Listed records:
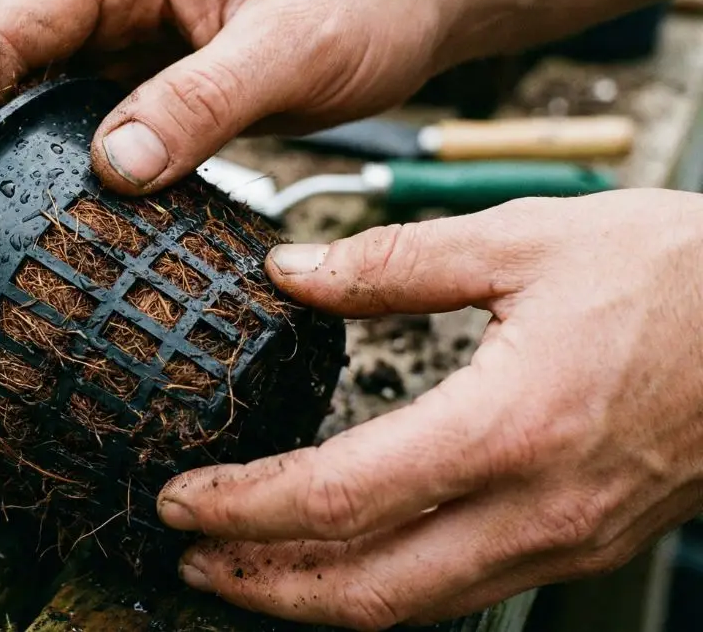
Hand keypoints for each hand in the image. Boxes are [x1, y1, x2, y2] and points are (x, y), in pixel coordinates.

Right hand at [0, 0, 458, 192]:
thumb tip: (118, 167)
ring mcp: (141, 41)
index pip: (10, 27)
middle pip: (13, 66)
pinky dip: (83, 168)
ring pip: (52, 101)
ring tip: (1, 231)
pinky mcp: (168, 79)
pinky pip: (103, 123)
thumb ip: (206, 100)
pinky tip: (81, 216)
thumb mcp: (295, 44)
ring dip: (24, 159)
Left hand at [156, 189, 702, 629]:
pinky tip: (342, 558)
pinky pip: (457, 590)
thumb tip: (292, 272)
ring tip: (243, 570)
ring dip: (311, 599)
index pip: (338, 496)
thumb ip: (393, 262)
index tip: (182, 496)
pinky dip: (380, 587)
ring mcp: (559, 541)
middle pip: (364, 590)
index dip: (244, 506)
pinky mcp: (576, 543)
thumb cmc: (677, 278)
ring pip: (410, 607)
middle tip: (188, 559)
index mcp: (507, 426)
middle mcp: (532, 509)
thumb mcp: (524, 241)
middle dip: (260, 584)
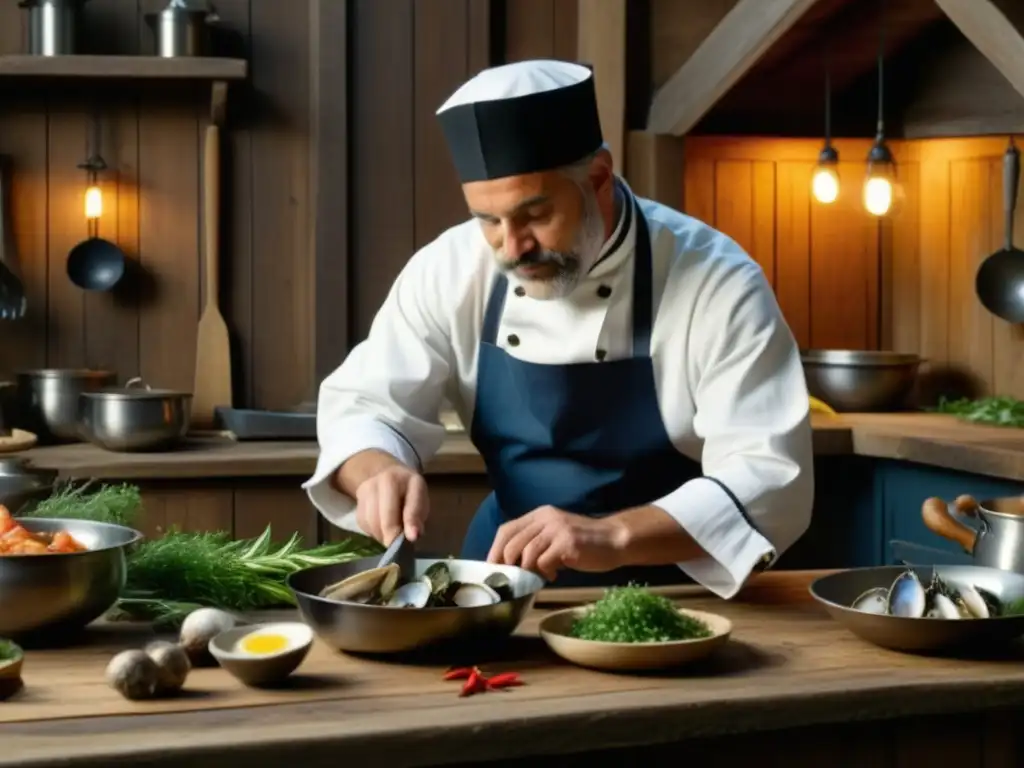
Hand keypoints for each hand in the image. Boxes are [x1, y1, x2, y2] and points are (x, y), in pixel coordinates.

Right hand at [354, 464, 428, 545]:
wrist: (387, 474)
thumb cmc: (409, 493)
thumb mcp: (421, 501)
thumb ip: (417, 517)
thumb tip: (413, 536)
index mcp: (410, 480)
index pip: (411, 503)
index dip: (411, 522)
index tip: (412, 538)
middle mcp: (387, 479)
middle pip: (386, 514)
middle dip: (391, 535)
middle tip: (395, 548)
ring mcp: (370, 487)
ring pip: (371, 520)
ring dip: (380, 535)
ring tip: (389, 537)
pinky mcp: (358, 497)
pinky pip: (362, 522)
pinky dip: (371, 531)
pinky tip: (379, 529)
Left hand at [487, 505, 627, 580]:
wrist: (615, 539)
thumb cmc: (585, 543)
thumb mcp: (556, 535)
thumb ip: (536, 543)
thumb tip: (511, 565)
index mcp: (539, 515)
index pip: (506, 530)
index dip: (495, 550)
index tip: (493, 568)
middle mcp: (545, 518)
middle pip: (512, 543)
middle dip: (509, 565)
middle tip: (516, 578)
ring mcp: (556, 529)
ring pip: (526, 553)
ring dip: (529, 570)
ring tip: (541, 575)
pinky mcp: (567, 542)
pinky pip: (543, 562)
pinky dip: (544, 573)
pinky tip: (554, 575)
---
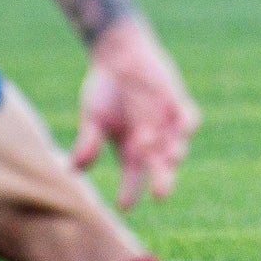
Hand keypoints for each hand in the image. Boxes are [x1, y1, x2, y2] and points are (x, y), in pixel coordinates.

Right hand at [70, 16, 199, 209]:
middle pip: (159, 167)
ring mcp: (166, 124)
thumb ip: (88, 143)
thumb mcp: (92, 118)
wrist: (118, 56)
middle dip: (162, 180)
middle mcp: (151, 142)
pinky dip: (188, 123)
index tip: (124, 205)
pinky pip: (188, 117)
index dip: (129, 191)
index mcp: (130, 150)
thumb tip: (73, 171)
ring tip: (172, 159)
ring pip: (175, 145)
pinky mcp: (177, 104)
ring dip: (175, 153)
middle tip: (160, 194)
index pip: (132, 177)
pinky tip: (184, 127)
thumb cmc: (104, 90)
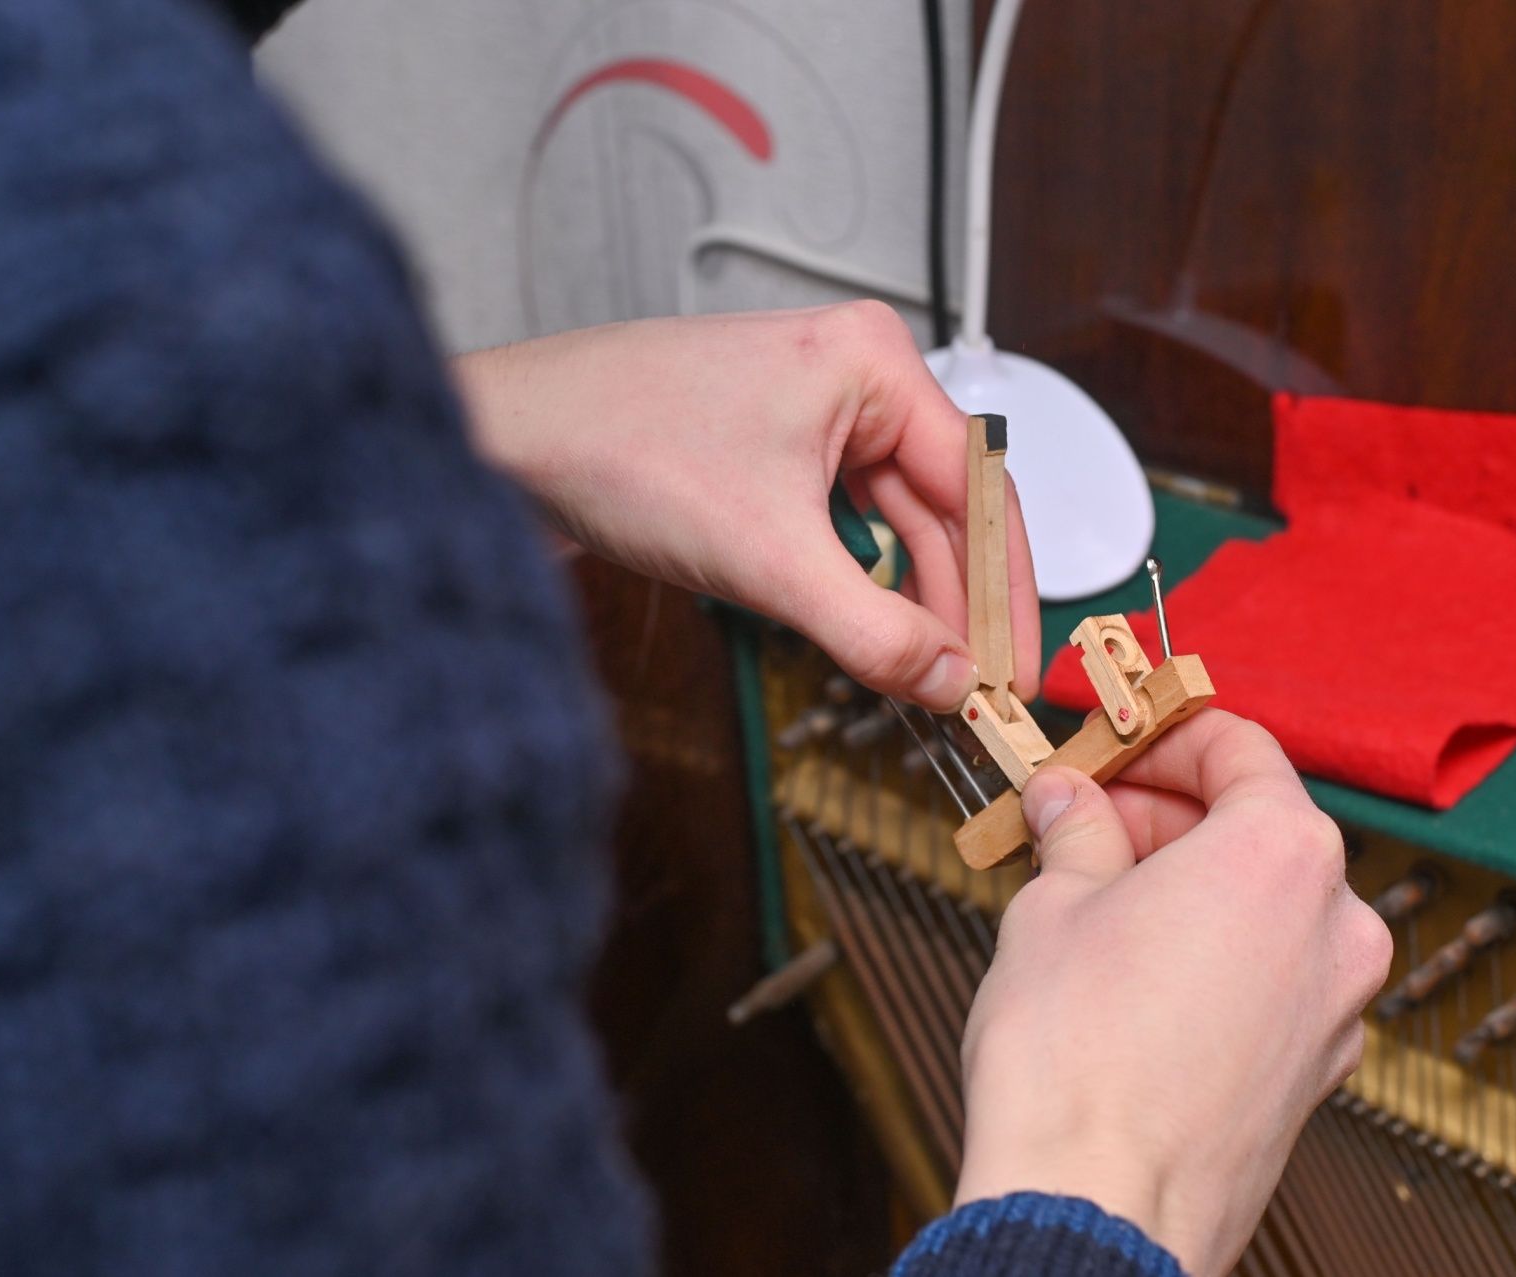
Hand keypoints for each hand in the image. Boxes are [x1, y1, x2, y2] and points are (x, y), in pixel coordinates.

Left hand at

Task instructions:
Among the lines above, repeat exactly those from the line with "pinky dip: (371, 531)" to the line with "pinky tip: (554, 575)", counting both ends.

Written answer:
pinky dip: (371, 531)
pinky tip: (379, 529)
Left hand at [487, 505, 627, 580]:
wrist: (615, 539)
thumb cmc: (585, 543)
thumb mcp: (556, 535)
thumb ip: (536, 543)
thumb tip: (511, 565)
index mcp: (539, 515)
index pip: (506, 530)
index dip: (495, 550)
index tip: (493, 568)
middle mcp: (545, 518)
middle pip: (512, 543)
middle dip: (509, 565)
middle tip: (516, 578)
ring mcp: (556, 529)
ring pip: (526, 553)
ring dip: (529, 570)
ring tip: (541, 575)
pinky mcp: (567, 542)
pinky pip: (543, 562)
pinky dip: (544, 573)
pinky tip: (554, 575)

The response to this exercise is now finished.